Maybe the public is just tired of hearing about organized extortion being wrapped in the noble phraseology of "work." Great sausage-making, John!

So...this is a defense of Rep. Clark right? Seriously?

John,

I imagine it takes hard work - crazy-busy style - to be a lawmaker.

But that doesn't explain why Dave suggested a codependency between two completely disjointed public policy initiatives. Why did he do that?

Some strategies should just be out of bounds. Dave crossed the line of what you shouldn't do.

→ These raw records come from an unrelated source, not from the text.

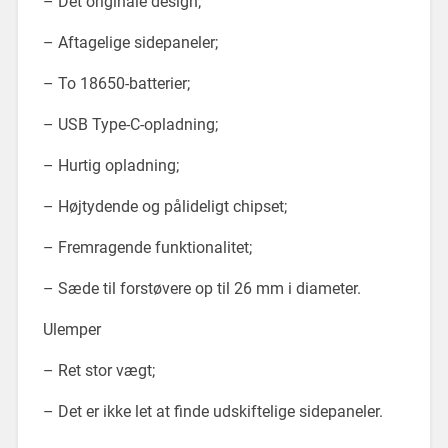
– Det originale design;
– Aftagelige sidepaneler;
– To 18650-batterier;
– USB Type-C-opladning;
– Hurtig opladning;
– Højtydende og pålideligt chipset;
– Fremragende funktionalitet;
– Sæde til forstøvere op til 26 mm i diameter.
Ulemper
– Ret stor vægt;
– Det er ikke let at finde udskiftelige sidepaneler.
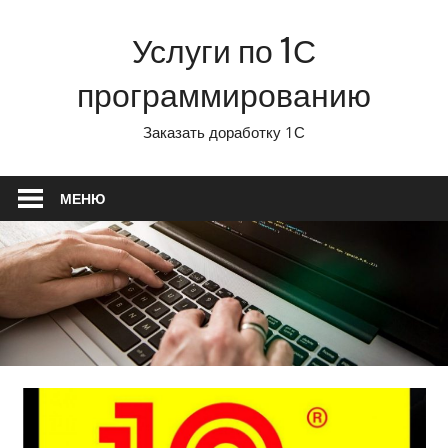
Перейти
Услуги по 1С
к
содержимому
программированию
Заказать доработку 1С
МЕНЮ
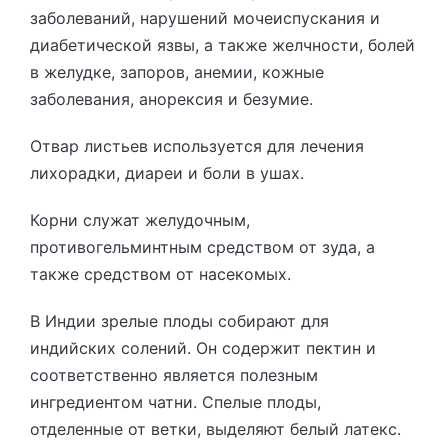
заболеваний, нарушений мочеиспускания и
диабетической язвы, а также желчности, болей
в желудке, запоров, анемии, кожные
заболевания, анорексия и безумие.
Отвар листьев используется для лечения
лихорадки, диареи и боли в ушах.
Корни служат желудочным,
противогельминтным средством от зуда, а
также средством от насекомых.
В Индии зрелые плоды собирают для
индийских солений. Он содержит пектин и
соответственно является полезным
ингредиентом чатни. Спелые плоды,
отделенные от ветки, выделяют белый латекс.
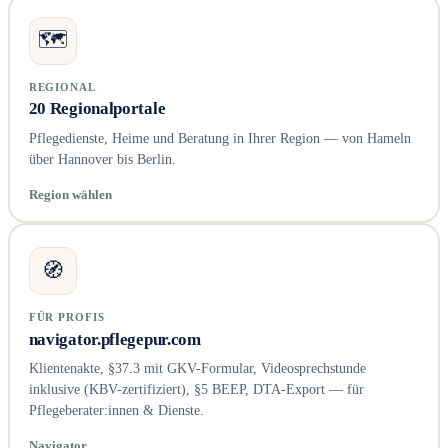
🗺️
REGIONAL
20 Regionalportale
Pflegedienste, Heime und Beratung in Ihrer Region — von Hameln
über Hannover bis Berlin.
Region wählen
🧭
FÜR PROFIS
navigator.pflegepur.com
Klientenakte, §37.3 mit GKV-Formular, Videosprechstunde
inklusive (KBV-zertifiziert), §5 BEEP, DTA-Export — für
Pflegeberater:innen & Dienste.
Navigator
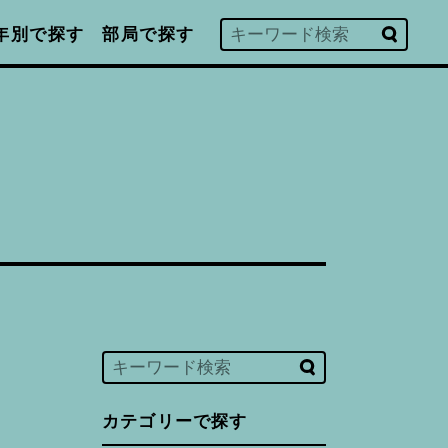
年別で探す
部局で探す
カテゴリーで探す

I guess I just don't understand this dog-eat-dog mentality since we're not dogs and we're not supposed to treat each other like dogs.

Perhaps that's just idealistic liberal wimpish drivel and I've been wasting my time not just gettin' when the gettin's good.

When the story first broke, I didn't presume the worst. As more time goes by, it's clear that Rep. Clark's implication is that if vouchers don't pass, the legislature will be so busy working on that (since they consider it a higher priority) that some other large issues might not make it to the docket. It seems that some choice individuals chose to assume the worst and reinterpret this to something much more dastardly.

So exactly what is the difference between "work", and "coercion"? Is holding education hostage "how work gets done?" If so, I'm glad to know that my children's education is just a pawn in the political gamesmanship of Rep. Clark. Or did I misread what you are saying? Some clarification would be helpful.

Clark's comments still sounded like a threat of retaliation, veiled or otherwise. I don't see how anyone could suggest that it wasn't newsworthy.

Hmmmmmmmm,

Threatening people with their very livelihood if they don’t support your pet union busting project. All in a days work. What’s next? Swimming with the fishes? Breaking knee caps?

Do you think maybe this group of legislators may have lost their way?